Proposed fix. Return {"stored": true, "created": true|false} (optionally previous_value or overwritten: true). The upsert path already performs an existence check internally, so the information is on hand — it's just discarded. Also, perhaps have parameter to kv_set to fail if the key already exists.

Cite. Response is hard-coded at hyperdb-mcp/src/server.rs:3136:
Ok(()) => Self::ok_content(json!({ "stored": true, "store": p.store, "key": p.key })). The library set at hyperdb-api/src/async_kv_store.rs:105 returns Result<()>, so the created/overwritten distinction would need to be threaded up from there (or derived via a pre-check in the handler).


3. No size reporting or guardrail

Problem. kv_set accepted 70 KB silently. Nothing reports a value's byte size, and kv_size counts keys, not bytes — so there's no way to see storage weight without dropping to SQL (octet_length(value) on _hyperdb_kv_store). The README's own "a few scraps" framing implies a soft ceiling that is surfaced nowhere.

Proposed fix. Return value_bytes on kv_set and kv_get; add a bytes field to kv_size. Optionally emit a soft warning above a threshold pointing the caller at load_data / a real table instead.


4. No batch operations (API layer already supports it)

Problem. Every write is one call. Seeding an N-item work queue is N calls; reading a whole store's values (not just keys) is kv_list + one kv_get per key. Chatty for the "session state" use case the store is built for.

Proposed fix. Expose kv_set_many (array of {key, value}) and a kv_get_all / values: true flag on kv_list that returns values inline. Notably the API layer already has pub async fn set_batch(&self, entries: &[(&str, &str)]) — the batch primitive exists and just isn't surfaced as an MCP tool.

Cite. hyperdb-api/src/async_kv_store.rs:339 (set_batch).

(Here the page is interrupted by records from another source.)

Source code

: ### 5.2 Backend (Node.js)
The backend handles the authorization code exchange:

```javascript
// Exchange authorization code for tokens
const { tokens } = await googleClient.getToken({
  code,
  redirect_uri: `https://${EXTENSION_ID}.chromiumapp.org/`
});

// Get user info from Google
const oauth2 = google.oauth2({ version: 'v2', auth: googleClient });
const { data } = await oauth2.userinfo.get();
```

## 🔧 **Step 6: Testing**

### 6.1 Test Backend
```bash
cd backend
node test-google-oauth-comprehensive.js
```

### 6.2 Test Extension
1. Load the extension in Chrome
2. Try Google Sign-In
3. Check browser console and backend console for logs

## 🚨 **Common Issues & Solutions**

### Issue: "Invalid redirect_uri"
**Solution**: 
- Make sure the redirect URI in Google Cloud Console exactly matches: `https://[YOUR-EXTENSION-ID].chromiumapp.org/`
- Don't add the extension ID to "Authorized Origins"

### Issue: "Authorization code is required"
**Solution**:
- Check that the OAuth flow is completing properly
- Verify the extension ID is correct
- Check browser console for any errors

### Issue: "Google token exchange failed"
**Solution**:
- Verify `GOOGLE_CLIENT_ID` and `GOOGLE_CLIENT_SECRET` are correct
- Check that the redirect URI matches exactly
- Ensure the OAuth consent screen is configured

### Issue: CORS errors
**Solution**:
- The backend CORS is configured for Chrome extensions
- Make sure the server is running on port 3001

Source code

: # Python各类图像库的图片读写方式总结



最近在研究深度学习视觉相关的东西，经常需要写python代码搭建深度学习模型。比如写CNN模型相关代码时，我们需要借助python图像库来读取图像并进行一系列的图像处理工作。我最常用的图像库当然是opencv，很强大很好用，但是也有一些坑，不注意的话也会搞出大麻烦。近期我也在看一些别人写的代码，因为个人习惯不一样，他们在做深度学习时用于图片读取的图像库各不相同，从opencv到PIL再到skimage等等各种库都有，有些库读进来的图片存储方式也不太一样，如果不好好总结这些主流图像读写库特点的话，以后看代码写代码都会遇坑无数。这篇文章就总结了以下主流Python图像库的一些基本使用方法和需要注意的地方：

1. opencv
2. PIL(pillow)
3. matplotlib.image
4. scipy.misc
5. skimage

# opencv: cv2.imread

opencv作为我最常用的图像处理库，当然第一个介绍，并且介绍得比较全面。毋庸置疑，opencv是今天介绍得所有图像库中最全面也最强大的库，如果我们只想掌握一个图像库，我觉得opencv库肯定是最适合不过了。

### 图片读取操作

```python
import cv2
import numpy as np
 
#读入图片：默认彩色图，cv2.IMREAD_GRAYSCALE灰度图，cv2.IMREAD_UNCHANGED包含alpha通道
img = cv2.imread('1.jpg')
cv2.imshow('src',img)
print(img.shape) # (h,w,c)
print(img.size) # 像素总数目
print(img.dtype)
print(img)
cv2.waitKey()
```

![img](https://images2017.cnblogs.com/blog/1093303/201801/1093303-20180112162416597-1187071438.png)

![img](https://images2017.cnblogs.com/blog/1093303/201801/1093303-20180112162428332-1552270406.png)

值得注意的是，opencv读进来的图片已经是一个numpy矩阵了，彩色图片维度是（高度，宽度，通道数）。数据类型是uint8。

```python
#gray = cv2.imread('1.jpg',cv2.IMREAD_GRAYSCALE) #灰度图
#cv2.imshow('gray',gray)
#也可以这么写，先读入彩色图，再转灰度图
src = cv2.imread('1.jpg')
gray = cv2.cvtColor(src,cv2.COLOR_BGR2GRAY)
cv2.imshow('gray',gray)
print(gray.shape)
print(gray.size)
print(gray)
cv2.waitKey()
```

5. The SQL-over-JSON bridge is the killer feature and is nearly undocumented (cheapest fix)

Problem. The most powerful capability — that a KV value holding JSON is directly queryable — had to be rediscovered empirically. JSON_VALUE(...) returns not implemented; -> on raw TEXT errors with requires a structured data type. The working pattern is value::json then -> / ->> / JSON_EACH(...). The hyper://schema/kv resource documents the LEFT-JOIN enrichment template but says nothing about querying JSON stored in a value, which is likely the highest-value pattern for an LLM memory store.

Also worth a one-line dialect warning discovered in the same session: a bare ::numeric cast defaults to scale 0, so 41.54178215::numeric truncates to 42 before any ROUND(..., 4) runs — silently corrupting money/decimal aggregates. Cast via ::numeric(20,10) (or round the double directly).

Proposed fix (docs only). In the KV section of the README/hyper://schema/kv, add:

A value holding JSON can be queried with value::json + -> / ->> / JSON_EACH(...). JSON_VALUE(...) and -> on raw TEXT are not supported. When casting numeric JSON fields, use ::numeric(p,s) — a bare ::numeric defaults to scale 0 and truncates.

Cite. README KV section at hyperdb-mcp/src/readme.rs:187; hyper://schema/kv resource text.